実際の費用をそろえて比べるには、Jira Service Managementでは必要なプラン、エージェント数、資産オブジェクト数、AI利用量を数えます。GLPIでは、ソフトウェア取得費、ホスティング、更新、バックアップ、プラグイン、サポート、運用人員を別々に置きます。System Centerでは、コアや管理対象に基づくライセンスと、オンプレミス基盤の運用費を分けます。
Q.GLPIのセルフホストは無料で運用できる?
A.Community版のソフトウェア取得費は0 EURですが、総費用が0円になるわけではありません。ホスティング、更新、バックアップ、プラグイン、サポート、運用人員の費用を別に見積もります。
Q.System Center Service ManagerとクラウドITSMの価格は直接比べられる?

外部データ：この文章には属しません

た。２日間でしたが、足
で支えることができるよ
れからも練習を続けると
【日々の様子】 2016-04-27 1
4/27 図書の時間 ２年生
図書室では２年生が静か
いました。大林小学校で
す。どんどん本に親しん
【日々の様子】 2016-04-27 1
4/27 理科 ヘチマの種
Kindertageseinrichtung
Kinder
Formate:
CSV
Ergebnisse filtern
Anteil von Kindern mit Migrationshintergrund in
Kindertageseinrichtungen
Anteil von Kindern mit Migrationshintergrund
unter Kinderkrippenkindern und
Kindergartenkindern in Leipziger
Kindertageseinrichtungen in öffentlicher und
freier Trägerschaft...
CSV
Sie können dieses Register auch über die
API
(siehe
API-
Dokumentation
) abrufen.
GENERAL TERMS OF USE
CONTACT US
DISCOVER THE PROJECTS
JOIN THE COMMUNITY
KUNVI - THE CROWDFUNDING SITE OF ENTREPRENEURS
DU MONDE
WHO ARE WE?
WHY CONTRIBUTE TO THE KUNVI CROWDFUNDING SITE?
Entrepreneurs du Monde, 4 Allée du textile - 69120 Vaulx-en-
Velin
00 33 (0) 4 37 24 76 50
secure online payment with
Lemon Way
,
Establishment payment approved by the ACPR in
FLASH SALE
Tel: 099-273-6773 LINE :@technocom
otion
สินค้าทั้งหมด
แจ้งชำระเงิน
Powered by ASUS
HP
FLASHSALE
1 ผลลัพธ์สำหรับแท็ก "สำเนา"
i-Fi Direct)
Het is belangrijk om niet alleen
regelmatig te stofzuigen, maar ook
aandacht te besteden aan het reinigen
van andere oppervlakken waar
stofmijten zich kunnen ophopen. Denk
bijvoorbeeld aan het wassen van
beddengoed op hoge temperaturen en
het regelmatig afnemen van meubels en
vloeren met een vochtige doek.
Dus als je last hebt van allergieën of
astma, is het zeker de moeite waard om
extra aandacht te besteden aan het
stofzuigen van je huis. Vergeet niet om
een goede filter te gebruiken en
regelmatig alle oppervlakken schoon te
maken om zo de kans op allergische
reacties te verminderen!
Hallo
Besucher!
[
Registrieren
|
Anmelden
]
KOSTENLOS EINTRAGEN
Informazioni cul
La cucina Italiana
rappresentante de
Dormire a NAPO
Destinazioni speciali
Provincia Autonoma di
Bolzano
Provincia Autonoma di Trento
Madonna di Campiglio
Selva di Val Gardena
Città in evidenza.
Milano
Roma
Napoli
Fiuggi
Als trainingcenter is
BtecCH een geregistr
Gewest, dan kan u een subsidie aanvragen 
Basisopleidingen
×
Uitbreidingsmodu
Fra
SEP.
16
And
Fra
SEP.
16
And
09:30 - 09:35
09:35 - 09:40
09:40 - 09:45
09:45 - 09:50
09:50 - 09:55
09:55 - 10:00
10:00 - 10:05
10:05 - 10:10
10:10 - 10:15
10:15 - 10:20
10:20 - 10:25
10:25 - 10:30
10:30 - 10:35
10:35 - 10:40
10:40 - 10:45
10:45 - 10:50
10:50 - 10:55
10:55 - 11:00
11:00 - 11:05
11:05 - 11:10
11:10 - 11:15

A.直接は比べられません。System Centerの公開価格は16コア、2プロセッサのサーバーを想定したスイートのライセンスであり、1エージェントあたりの月額ではありません。
Q.Jira Service Management Data Centerを新規導入の候補にできる?
A.新規顧客向け販売は2026年3月30日に終了しています。新たな導入ではCloudを中心に検討し、既存のData Center利用者は2028年の購入終了と2029年のEOLを踏まえて計画する必要があります。